More on why I feel so strongly about it in a second, but first, since a picture is worth a thousand words:
I can't think of a book I've dog-eared this much since I was in school. There were a ton of points I wanted to mark and reference in future talks or articles.
In The Master Switch, Wu takes a look at the history of the telephone, film, radio, broadcast television, and cable television industries, to show how all of them exemplify The Cycle. The Cycle being that between an open period following the invention of a new information medium, and the closed period that follows as a few economic giants gain control over that medium. His presentation of these histories is as entertaining as it is educational, and I found myself glued to the page.

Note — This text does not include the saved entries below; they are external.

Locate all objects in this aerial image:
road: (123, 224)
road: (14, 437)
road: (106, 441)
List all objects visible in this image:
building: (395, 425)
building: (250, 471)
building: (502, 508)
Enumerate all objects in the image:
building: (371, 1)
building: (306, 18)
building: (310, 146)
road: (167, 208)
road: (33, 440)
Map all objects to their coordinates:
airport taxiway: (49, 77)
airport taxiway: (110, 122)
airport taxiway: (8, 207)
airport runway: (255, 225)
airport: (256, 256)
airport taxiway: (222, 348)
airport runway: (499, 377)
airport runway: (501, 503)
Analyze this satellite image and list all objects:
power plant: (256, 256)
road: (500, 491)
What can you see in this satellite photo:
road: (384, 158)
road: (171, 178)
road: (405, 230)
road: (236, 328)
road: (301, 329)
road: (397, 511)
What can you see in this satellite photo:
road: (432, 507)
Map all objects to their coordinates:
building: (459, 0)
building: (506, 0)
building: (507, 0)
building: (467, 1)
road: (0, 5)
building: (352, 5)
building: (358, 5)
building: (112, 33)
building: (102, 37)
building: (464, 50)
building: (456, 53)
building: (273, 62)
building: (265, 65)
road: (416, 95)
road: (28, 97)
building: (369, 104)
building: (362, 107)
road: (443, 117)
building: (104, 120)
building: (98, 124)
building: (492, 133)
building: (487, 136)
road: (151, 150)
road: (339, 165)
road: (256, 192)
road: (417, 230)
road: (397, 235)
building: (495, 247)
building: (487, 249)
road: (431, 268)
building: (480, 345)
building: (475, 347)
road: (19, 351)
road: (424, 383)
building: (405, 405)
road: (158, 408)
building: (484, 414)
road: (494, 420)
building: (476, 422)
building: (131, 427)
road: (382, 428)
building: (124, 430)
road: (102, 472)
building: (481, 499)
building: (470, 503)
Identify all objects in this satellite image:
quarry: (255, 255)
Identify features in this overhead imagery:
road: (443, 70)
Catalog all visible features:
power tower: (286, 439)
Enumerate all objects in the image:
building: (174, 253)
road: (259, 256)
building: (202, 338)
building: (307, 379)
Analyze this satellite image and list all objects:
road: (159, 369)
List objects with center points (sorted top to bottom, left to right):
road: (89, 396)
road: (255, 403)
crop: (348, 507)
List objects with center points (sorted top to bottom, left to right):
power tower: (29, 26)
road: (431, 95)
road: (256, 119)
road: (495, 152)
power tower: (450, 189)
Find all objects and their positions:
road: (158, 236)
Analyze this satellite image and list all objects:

This is not strictly a historical text though. All of these case histories serve both to define the rules by which the cycle occurs, and also to warn of its costs to societies, and to innovation.
He then goes on to look at the last great information empire battle: The battle for the Internet. As Wu puts asks it, "Which is mightier: the radicalism of the Internet, or the inevitability of The Cycle?"
Those of us raised in recent times, and on the openness of the Internet and in the era of Google, Microsoft and Amazon, may take it for granted that the open horizontal platforms inevitably win. However, as Wu shows in the cycle, the vertically integrated conglomerates and the owners of infrastructure are remarkably resilient in their ability to tame those that would rock their boat. Also, he shows us that often enough, those that free prisoners from one market are soon tempted to forge chains of their own. Apple of course being a great example here.
If anything, the first line of defense this book offers us is education. An ability to recognize the elements of the cycle at work should be important for all of us. Secondly, Wu offers a prescription for a "constitutional solution". This is meant not in the sense that he'd have us modify the US constitution, but rather that a balance of powers could be struck between members, with sufficient but not over-reaching regulation from bodies such as the DOJ and FCC.
If there's one downside to the book - and it's a small one in an otherwise masterful work - its that the work is extremely US-centric. Some reference is made to Europe, and there is the occasional mention of PRC, but that's it. I would have thought it worth a lengthy discussion about how, for example, the entertainment industries are using international copyright treaties to entrench their favorite policies in foreign countries' laws, and then in turn to use that as precedent to influence US law.
This minor complaint aside, this is a must read work for our day and age.